Abstract: During the post-Soviet transition, both Russia and Ukraine have been preoccupied with defining their national codes, while showing little interest in regional identification and hybrid cultures and languages. I hope that my research on hybrid cultural production in the empire during the time of Nikolai Gogol will rectify the situation and further the postcolonial and decolonial studies within the Slavic literary field. In my talk, I will demonstrate how Nikolai Gogol and the Ukrainian intellectuals of his time (Orest Somov, Vasyl Narizhnyi, Panteleimon Kulish, and Mykola Kostomarov) contributed to the creation of a heterogeneous imperial culture in their efforts to translate Ukrainian “otherness” for the metropolitan audience, in their hybrid language practices, and in various strategies of ethnic disguise and camouflage. The broader theoretical questions are considered as well: whether hybridity, considered in the Russian-Ukrainian context, can provide an alternative to the essentialist categories of “pure” and “authentic” national identities, and how writing simultaneously to the imperial and national audiences can help us rethink the ethnic communitarian and civil liberal traditions not as opposed but as inseparable phenomena in nation-building.

 

{This event is made possible by the Dmytro Shtohryn Endowment in Ukrainian Studies.}

 

Speaker bio: Yuliya Ilchuk earned a B.A. in Teaching Russian as a Foreign Language from National Pedagogical University in Kyiv (Ukraine), an M.A. in Comparative Literature from “Kyiv-Mohyla Academy,” and a Ph.D in Slavic Languages and Literatures from the University of Southern California.

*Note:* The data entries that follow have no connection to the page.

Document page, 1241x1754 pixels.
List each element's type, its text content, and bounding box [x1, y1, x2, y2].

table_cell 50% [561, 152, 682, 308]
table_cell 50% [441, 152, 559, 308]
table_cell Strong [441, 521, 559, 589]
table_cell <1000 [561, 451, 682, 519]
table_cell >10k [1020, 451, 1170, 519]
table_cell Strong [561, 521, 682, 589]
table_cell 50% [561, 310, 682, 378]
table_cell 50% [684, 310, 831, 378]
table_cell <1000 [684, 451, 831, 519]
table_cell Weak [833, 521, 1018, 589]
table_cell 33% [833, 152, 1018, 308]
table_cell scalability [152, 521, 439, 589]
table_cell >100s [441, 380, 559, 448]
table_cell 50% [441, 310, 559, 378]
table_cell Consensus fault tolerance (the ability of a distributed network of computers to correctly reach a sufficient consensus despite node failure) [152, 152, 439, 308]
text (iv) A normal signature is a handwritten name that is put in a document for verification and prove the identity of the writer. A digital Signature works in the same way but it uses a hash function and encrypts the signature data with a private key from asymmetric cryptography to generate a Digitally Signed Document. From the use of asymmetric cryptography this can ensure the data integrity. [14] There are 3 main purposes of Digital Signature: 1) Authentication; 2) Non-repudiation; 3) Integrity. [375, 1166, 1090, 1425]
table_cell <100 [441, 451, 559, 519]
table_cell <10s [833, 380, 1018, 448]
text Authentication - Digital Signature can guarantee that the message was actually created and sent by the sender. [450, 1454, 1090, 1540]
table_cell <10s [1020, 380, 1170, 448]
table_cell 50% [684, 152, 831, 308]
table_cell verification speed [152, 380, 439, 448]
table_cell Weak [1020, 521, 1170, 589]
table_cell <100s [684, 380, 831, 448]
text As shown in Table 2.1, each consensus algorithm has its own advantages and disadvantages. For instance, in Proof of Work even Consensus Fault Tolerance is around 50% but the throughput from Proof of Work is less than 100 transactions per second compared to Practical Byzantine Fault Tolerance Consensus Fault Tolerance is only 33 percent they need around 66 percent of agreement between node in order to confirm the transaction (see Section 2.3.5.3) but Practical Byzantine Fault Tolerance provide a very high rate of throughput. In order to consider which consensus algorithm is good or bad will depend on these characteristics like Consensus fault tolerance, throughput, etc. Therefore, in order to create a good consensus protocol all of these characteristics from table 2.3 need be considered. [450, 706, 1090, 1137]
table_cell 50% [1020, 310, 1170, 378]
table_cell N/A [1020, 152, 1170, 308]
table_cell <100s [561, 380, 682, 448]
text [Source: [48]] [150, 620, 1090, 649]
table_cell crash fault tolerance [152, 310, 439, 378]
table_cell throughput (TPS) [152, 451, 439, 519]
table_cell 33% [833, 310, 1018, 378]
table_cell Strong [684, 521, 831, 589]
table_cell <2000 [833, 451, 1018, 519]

Her major research interests fall under the broad heading of cultural exchange, interaction, and borrowing between Russia and Ukraine. Her upcoming book, Nikolai Gogol’s Hybrid Performance, revises Gogol’s identity and texts as ambivalent and hybrid by situating them in the in-between space of Russian and Ukrainian cultures. Studies of hybridity have also informed her recent research projects on othering, protest culture, and memory on the move as socio-cultural responses to the war in Eastern Ukraine.


In her ongoing research projects and teaching, she integrates traditional humanistic approaches to the text with computer assisted methods. Some of her recent projects include distant network analysis of the Russian realist novels as models of the emerging liberal society; geo-spatial analysis of the post-Soviet transformation of the city as a rhizome with multiple, non-hierarchical relationship between the old and new urban cultures; a study of Ukrainian atomopolises as spaces for the intensive implementation of lost utopian Socialist ideals; and a study of memory and space in protracted displacement in contemporary Ukrainian literature and film on/by refugees.


She has also published scholarly articles on the topics of contemporary Russian and Ukrainian culture and society and translations of the contemporary Ukrainian poetry.